Les évènements sont comme les trapèzes : il y a une coïncidence et une seule qui permet de passer de l'un à l'autre
René-Salvator Catta
Notre objectif n'est pas ce qui se voit, mais ce qui ne se voit pas.
Saint Paul
Prologue
Makhtesch Ramon – Désert du Néguev – Israël
Le 4X4 dévale la pente au milieu du sublime panorama minéral. Au volant, Eliezer Hirscher, grande carcasse barbue, 68 ans d'âge, pilote. C'est son territoire, l'endroit où il a grandi. Le plus grand cratère géologique connu au monde. Quarante kilomètres d'un côté, neuf de l'autre. Il habite sur les hauteurs, à Mitspé Ramon, et, comme souvent, prend sa voiture pour descendre dans ces entrailles rocailleuses, 500 mètres plus bas. Pas pour l'inlassable plaisir à parcourir ce paysage désertique, sillonné par les escadres de touristes, pas si nombreuses en fait. Dans cette région aride du sud du pays ne viennent qu'une minorité de visiteurs, beaucoup se limitant à Jérusalem et la région du lac de Tibériade ou de la mer Morte.
La descente est par endroits vertigineuse. Mais Eliezer a l'esprit ailleurs, prenant les virages par automatisme. Il se souvient de ces clients insistants, pénibles même. Revenus à la charge une semaine auparavant. Comme s'il n'avait pas assez à faire avec ceux uniquement préoccupés par la qualité de service de son hôtel.

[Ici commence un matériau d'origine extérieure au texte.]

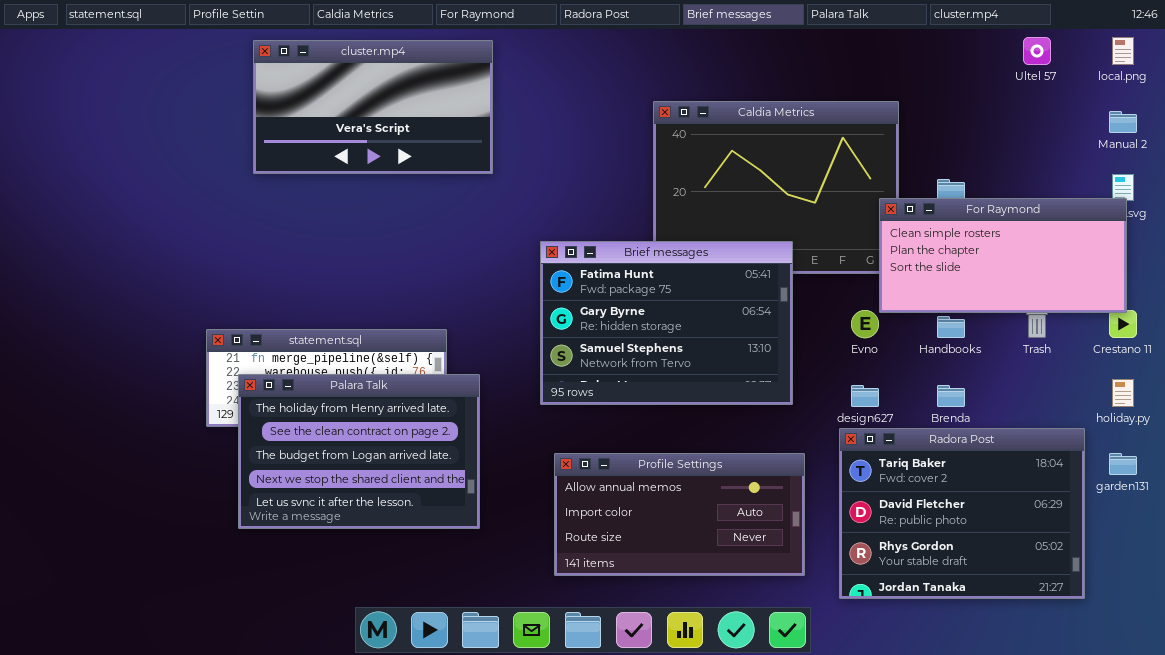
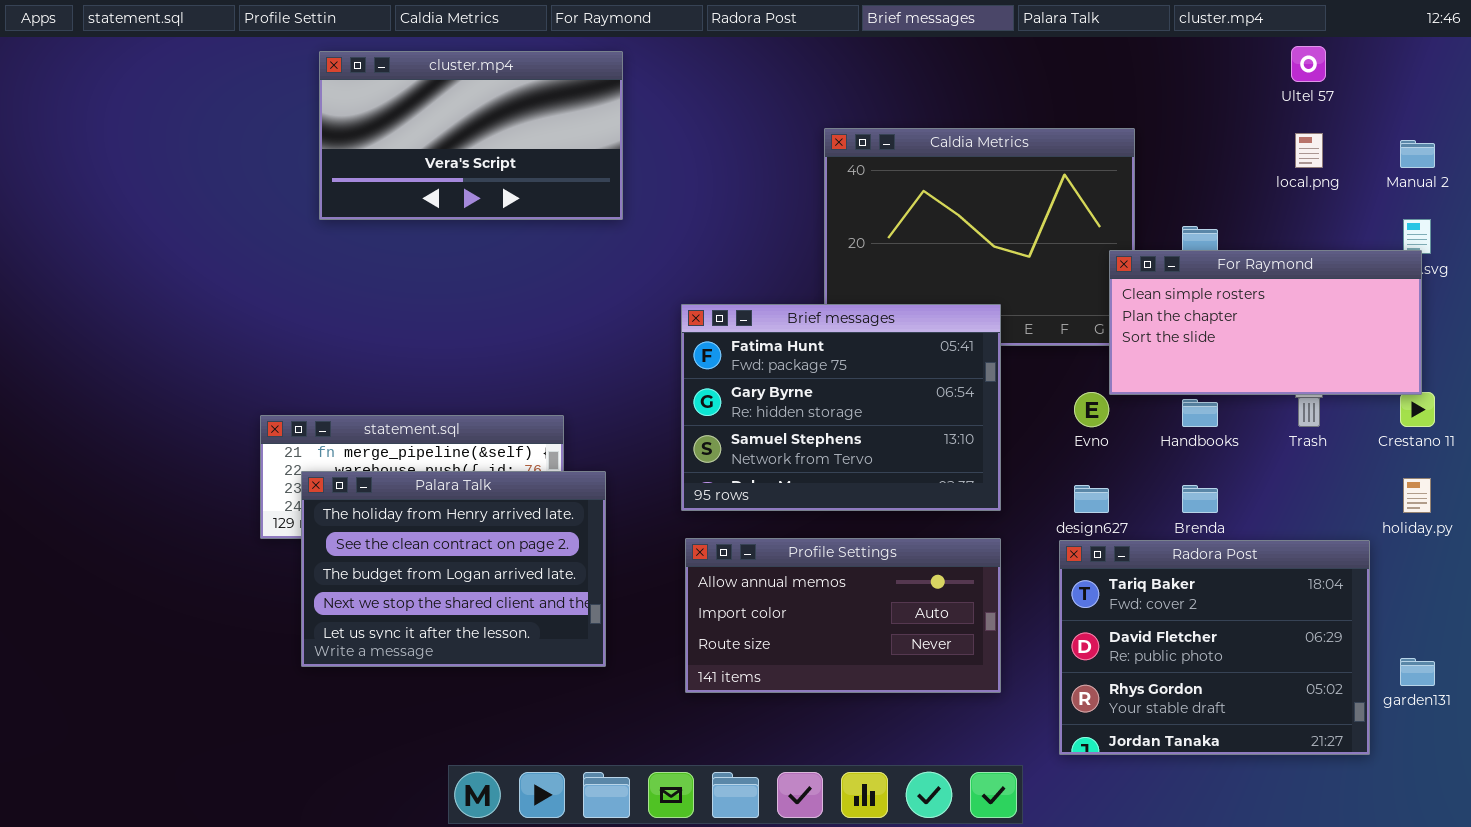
local.png: [1112,37,1134,65] -> [1295,133,1323,168], moved
Profile Settings: [554,453,805,576] -> [685,538,1001,693], moved
garden131: [1109,453,1137,475] -> [1400,658,1435,686], moved

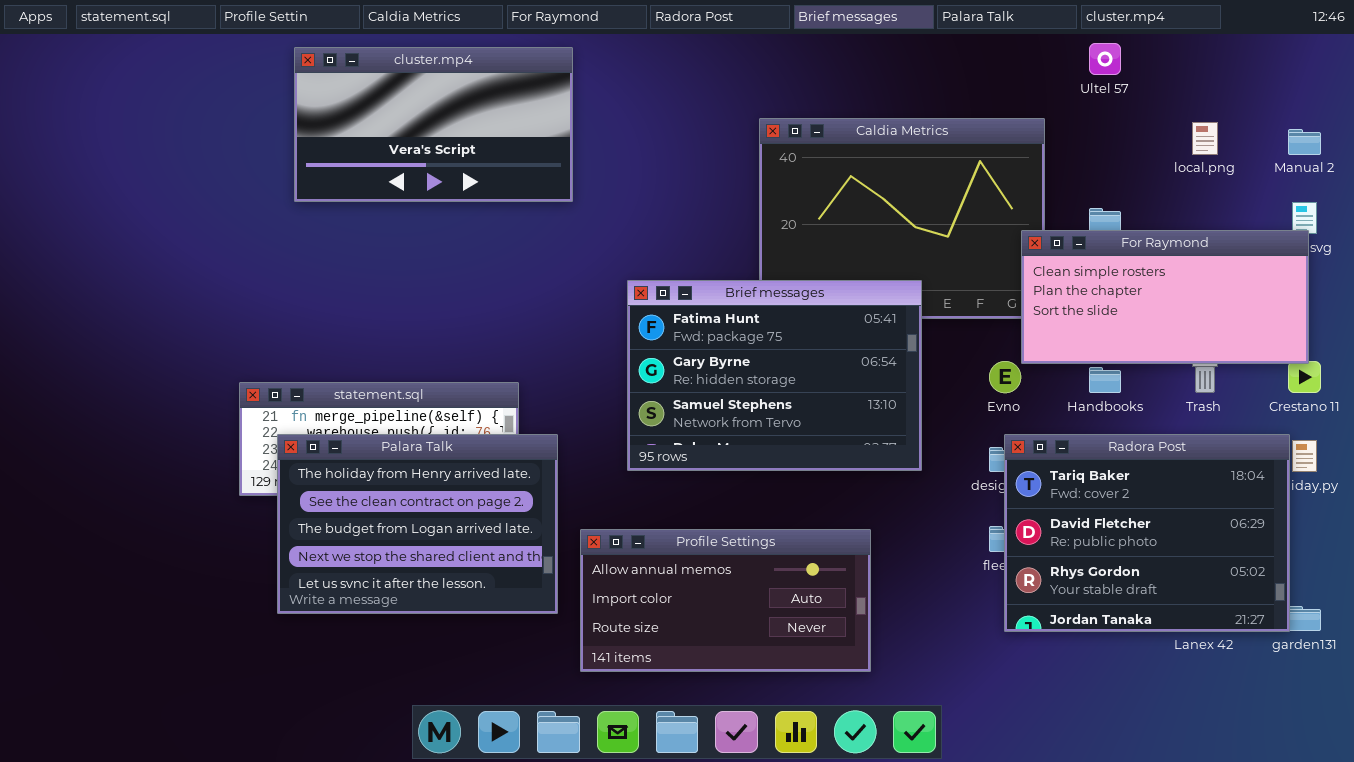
Ultel 57: [1291,46,1326,82] -> [1089,43,1121,75], moved
Profile Settings: [685,538,1001,693] -> [580,529,871,672], moved
Radora Post: [1059,540,1370,755] -> [1004,434,1290,632], moved

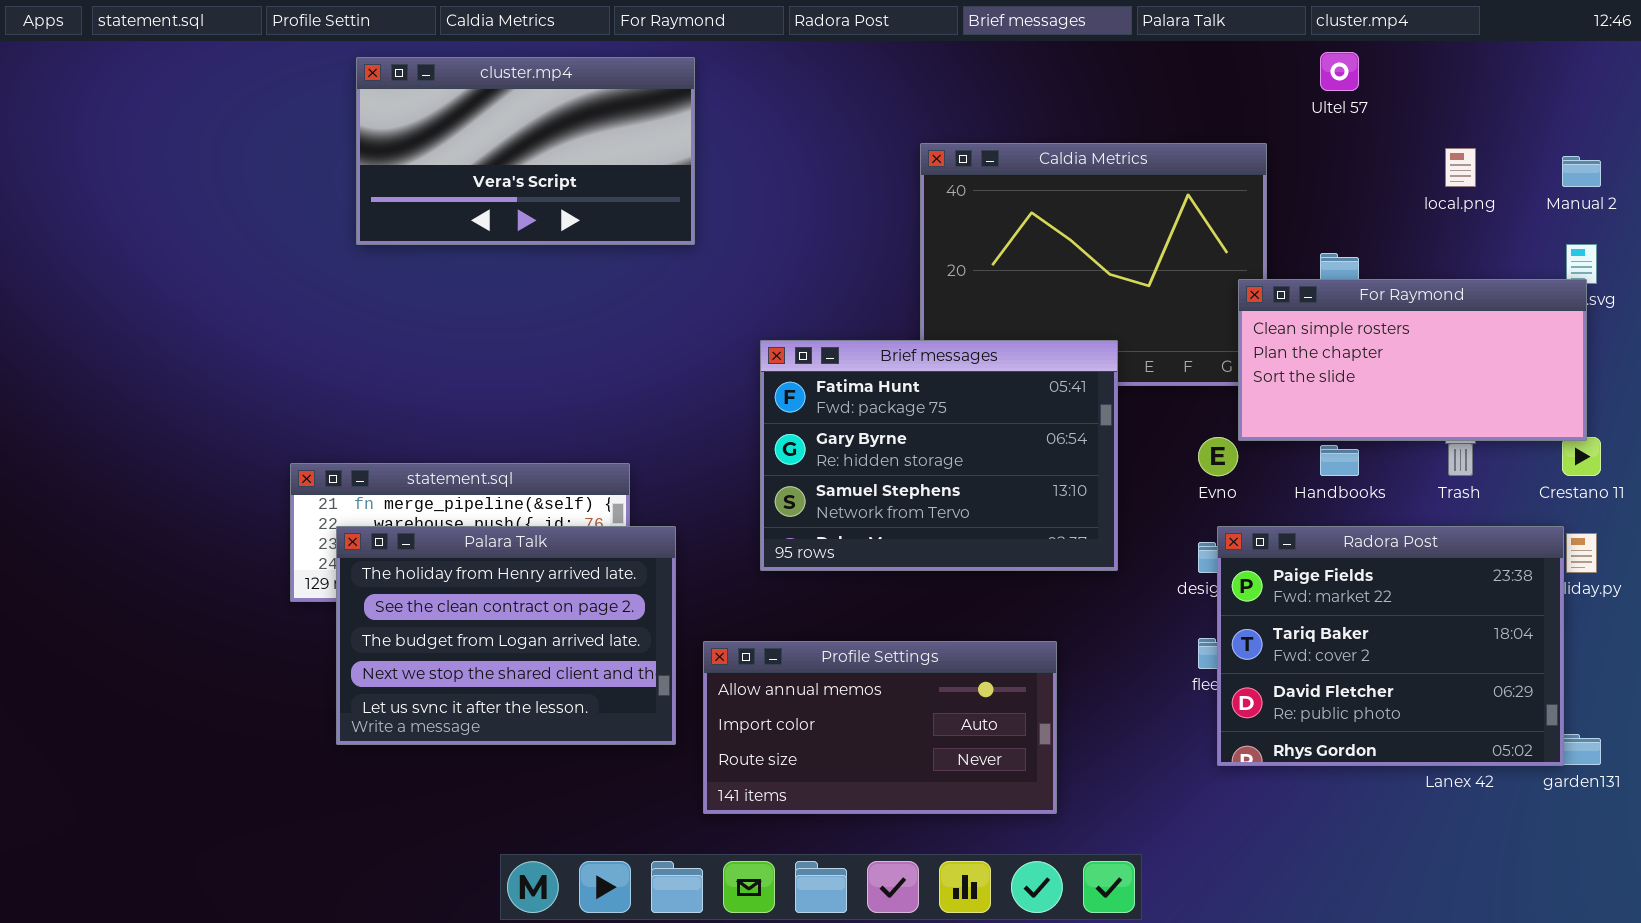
Radora Post: [1004,434,1290,632] -> [1217,526,1564,766], scrolled up 1 row

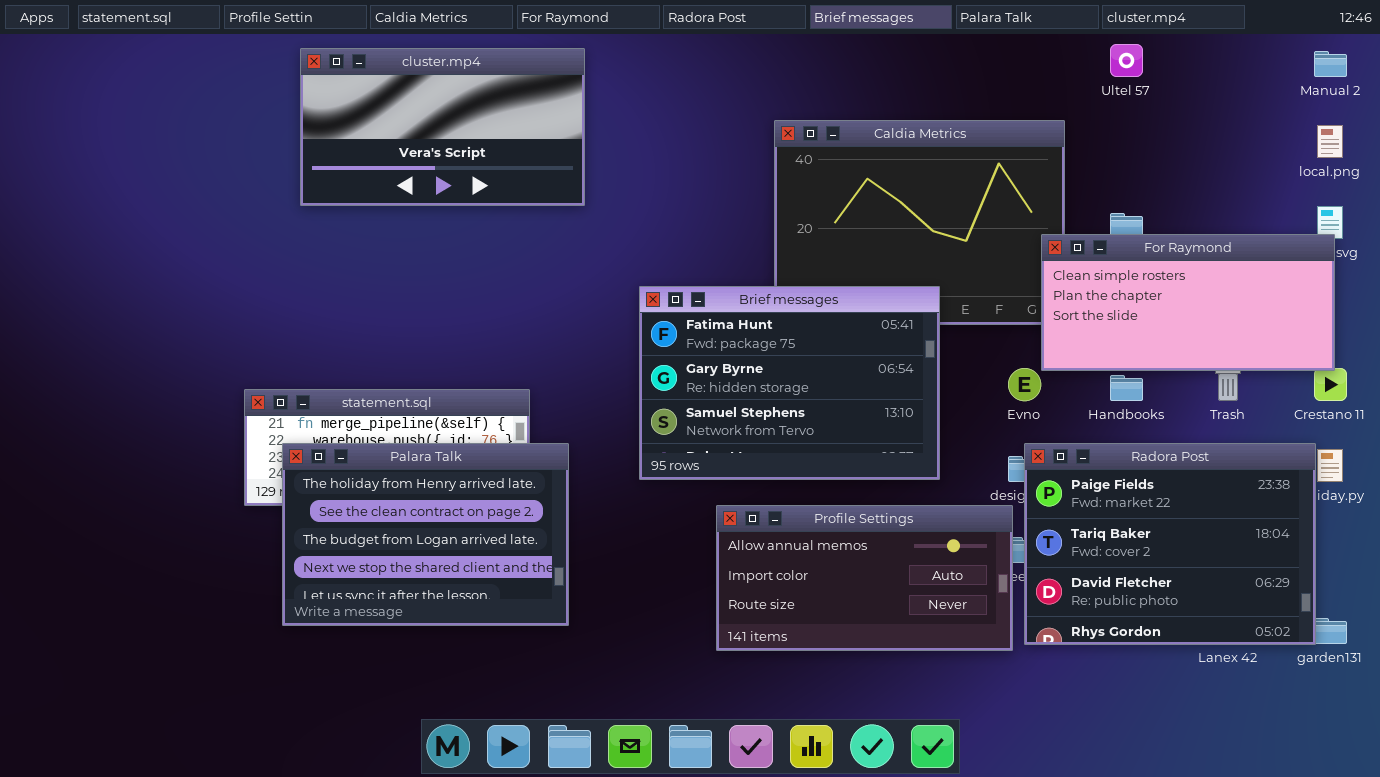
local.png: [1445,148,1476,187] -> [1317,125,1343,158], moved
Manual 2: [1562,156,1601,187] -> [1314,51,1347,77], moved
Profile Settings: [703,641,1057,814] -> [716,505,1013,651], moved

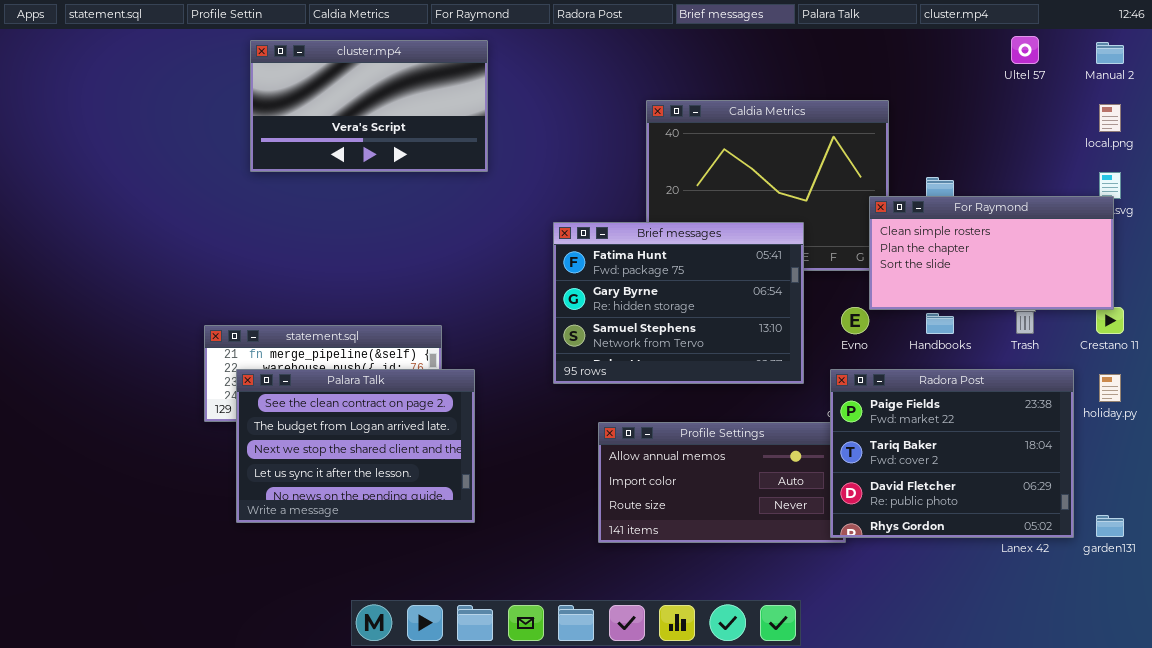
Ultel 57: [1110,44,1143,77] -> [1011,36,1039,64], moved
Brief messages: [639,286,940,480] -> [553,222,804,384], moved
Palara Talk: [282,443,569,626] -> [236,369,475,523], scrolled down 1 row
Radora Post: [1024,443,1316,645] -> [830,369,1074,538], moved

Et aussi ce travail d'appoint qui peut lui faire courir des risques.
Pendant ce temps-là, le 4X4 prend de la vitesse. Il ne faudrait pas trop. Histoire d'éviter une gazelle ou un bouquetin nubien qui pourraient surgir sur la route soudainement. Oui, décidément ce couple de touristes est à oublier au plus vite.
Il vaudrait mieux se concentrer sur sa conduite et sur ces autres clients qui sont en difficulté avec leur voiture et qu'il s'est proposé de venir chercher. « Tu es trop bon Eliezer », disait toujours sa femme.
Le soleil tape fort en cette journée de fin octobre, pas un nuage pour l'obscurcir.
Il a du mal à éviter un camping-car qui croise sa route. Sueurs froides.
Pas la peine de se précipiter. C'est dangereux ici.
C'est alors qu'il prend subitement conscience que son véhicule est en passe de lui échapper. Pour se rassurer, il décide d'appuyer davantage sur la pédale de frein. Sans que le résultat soit à la hauteur attendue, alors que la pente est encore raide et que se profile une série de virages.
Il faut s'arrêter. Voir ce qui ne va pas.
Mais la route est trop étroite à cet endroit.
Le paysage s'accélère derrière les vitres, sans qu'il puisse le ralentir
Il est profond le ravin surplombé par la chaussée. Il ne lui laisserait aucune chance.